Ehsan and I being brothers makes this rendition of co-authoring tips slightly different. Furthermore, we were born to Pakistani immigrants that made their way to where else but Queens, New York. Being first-generation in the United States is a strange statement to put to paper because we do not feel as though the label fits. Yet there are profoundly experience-rattling attributes to it—growing up Muslim being one of them. Suffice it to say that we share a unique outlook on life based on the additional lenses the world was being filtered through. Writing a book together lent itself well to our version of brotherhood. I can say that now, but we had “creative differences” from time to time.
I say all this knowing that even though our background may not fit all authors, all authors fit us. Those who take up the cause of servicing a story are connected somehow, throughout all human civilization. It is an ancient practice that geography, culture, and society color with perspective. This is a roundabout way of getting to the first tip: Your ideas are yours and, therefore, need your perspective.
Your ideas need your perspective
Some may take this for granted. We sure did when we began writing Wild Sun. Expectations abounded and multiplied by two with us co-authoring it. Many times throughout the ideation phase we felt that we, with our inclinations and sensibilities, could not tell a story with mass appeal. How wrong were in this approach. Writing with your perspective and taste can be a mystery at first. The various notions you have of yourself, outside expectations, and the story at hand can get jumbled up. Try to remember that only you can tell the story and that it will never be told your way again. It is inherently unique (it does not mean that people have to like it)! We decided to use our common ground and let it dictate the themes and sorts of trials we wanted our characters to go through.
Live off-page for a while
"If you build it they will come…” they being through lines and plot here. Before ever writing, Ehsan and I would meet up with poster boards and markers and create timelines of events that would eventually be interwoven into Wild Sun character arcs. It allowed for the sort of through lines we always appreciate about real characters. We decided that the only way we could have real and visceral motivations was to experience these people off-page. Think abstractly at this stage and things can truly go anywhere in terms of the overall story.

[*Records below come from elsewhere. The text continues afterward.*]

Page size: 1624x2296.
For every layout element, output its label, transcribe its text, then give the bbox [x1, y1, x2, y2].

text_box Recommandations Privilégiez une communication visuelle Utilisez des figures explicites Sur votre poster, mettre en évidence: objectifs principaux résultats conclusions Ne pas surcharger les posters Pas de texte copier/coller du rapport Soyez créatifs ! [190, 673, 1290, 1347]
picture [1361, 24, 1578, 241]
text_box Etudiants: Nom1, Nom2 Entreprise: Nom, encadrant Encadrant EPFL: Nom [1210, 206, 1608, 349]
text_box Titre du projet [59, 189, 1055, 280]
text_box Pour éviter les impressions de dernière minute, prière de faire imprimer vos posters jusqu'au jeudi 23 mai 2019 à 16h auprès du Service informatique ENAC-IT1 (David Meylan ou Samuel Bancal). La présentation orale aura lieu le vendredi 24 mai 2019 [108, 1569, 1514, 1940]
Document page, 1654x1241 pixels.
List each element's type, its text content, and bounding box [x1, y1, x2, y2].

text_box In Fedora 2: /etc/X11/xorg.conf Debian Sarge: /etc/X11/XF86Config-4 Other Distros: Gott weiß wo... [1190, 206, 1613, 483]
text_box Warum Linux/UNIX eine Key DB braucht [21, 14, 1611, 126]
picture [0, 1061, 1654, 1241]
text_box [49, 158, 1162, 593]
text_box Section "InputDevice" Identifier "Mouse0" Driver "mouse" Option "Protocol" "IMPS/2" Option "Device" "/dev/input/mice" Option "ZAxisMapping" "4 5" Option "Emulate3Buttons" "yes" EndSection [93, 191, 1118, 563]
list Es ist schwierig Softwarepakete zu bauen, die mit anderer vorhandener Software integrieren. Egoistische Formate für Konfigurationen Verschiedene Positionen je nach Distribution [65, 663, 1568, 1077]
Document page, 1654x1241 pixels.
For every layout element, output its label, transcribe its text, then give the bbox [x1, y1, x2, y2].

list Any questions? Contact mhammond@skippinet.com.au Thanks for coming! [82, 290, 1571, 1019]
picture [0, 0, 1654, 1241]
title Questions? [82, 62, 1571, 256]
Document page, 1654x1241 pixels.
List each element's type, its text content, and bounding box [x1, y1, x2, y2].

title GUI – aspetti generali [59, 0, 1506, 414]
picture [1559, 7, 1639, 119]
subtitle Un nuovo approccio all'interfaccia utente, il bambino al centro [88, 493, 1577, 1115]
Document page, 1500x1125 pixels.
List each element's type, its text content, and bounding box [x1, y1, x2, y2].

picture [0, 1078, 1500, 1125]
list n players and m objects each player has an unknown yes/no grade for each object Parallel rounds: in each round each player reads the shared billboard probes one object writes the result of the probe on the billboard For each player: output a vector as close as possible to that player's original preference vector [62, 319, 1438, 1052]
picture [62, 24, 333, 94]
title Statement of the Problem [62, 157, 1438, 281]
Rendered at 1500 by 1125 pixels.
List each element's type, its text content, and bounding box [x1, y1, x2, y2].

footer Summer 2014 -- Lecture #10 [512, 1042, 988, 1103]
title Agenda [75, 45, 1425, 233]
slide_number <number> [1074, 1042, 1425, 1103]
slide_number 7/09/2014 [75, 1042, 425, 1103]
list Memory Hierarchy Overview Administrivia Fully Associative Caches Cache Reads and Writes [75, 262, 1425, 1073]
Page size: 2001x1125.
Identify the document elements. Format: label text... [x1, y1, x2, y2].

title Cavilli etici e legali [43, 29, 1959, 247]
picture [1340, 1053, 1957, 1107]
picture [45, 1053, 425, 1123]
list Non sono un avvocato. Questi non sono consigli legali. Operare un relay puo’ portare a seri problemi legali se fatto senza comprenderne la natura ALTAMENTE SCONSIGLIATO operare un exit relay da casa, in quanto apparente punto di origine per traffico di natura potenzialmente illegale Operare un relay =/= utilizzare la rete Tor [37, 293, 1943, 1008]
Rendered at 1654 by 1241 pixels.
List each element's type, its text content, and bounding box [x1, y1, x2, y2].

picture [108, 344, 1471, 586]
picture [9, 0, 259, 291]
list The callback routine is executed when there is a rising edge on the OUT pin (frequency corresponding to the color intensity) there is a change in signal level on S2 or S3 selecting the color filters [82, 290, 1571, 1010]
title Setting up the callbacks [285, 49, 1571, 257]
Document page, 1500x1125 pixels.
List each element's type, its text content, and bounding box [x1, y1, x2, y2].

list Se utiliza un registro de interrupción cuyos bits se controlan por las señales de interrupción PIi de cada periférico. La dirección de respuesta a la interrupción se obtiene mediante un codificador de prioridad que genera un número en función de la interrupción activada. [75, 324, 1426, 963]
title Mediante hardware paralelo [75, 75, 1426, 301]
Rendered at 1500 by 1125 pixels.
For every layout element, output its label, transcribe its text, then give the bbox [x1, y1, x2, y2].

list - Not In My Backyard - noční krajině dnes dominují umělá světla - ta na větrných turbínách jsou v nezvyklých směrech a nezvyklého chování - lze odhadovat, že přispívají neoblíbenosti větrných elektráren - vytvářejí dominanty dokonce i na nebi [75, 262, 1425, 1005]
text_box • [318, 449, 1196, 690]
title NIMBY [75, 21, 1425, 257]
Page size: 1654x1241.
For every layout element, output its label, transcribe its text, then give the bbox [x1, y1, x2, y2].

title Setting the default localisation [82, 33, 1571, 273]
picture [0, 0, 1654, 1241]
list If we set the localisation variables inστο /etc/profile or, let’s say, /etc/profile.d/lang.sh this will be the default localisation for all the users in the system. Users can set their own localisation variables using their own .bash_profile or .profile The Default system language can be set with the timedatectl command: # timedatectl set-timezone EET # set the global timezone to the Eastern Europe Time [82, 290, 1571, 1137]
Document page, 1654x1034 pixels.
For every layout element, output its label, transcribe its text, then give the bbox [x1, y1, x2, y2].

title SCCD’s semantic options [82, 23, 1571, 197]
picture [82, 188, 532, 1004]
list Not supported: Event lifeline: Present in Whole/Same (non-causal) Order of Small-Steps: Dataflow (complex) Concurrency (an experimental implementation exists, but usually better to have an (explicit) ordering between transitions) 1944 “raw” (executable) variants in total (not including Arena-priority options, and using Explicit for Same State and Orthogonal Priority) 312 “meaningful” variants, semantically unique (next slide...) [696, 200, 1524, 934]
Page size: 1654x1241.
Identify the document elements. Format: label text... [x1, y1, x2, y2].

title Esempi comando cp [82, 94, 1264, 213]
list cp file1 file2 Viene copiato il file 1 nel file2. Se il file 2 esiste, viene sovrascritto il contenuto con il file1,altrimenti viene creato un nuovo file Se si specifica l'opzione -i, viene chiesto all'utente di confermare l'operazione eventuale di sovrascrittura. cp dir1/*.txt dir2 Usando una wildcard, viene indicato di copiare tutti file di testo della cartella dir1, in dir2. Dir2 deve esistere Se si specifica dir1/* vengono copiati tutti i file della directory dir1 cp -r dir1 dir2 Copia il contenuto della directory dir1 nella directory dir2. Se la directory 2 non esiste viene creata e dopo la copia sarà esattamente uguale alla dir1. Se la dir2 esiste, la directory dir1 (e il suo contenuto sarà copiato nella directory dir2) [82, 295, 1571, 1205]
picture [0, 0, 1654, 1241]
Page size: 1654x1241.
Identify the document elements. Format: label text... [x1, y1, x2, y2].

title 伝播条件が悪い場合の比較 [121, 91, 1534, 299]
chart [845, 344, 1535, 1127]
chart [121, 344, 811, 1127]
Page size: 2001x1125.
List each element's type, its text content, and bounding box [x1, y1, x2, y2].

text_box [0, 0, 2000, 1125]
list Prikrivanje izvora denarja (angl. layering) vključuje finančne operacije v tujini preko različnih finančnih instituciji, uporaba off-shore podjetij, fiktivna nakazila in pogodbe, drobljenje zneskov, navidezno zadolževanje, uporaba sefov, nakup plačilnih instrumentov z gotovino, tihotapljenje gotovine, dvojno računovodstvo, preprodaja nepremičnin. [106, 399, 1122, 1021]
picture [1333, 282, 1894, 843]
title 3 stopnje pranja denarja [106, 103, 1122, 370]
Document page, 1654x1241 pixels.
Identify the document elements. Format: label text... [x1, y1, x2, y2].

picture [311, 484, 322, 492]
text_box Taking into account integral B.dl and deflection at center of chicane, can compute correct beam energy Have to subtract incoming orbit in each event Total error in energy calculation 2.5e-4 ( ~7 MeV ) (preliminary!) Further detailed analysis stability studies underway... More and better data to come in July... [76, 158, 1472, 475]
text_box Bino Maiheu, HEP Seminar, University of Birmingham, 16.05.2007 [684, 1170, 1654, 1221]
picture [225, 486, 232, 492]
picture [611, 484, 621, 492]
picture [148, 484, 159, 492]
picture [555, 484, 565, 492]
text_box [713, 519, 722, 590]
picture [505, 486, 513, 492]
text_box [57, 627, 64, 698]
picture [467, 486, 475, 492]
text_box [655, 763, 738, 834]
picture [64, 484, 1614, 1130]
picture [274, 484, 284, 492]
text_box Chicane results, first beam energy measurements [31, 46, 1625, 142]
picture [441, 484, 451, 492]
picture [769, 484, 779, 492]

I always say this, but you should commit time to each other and therefore, the story. That means calendar invites! Not cabin in the woods idealization, I know, but there will be time for that as well. Sometimes being workman-like about the process pays off when you step away and the work then congeals in the mind. Dedicated time builds momentum and things can start to take on a life of their own. Eventually, you are servicing a story that has a unique identity instead of continually needing to chase one. Allow it to be another person in the room with you.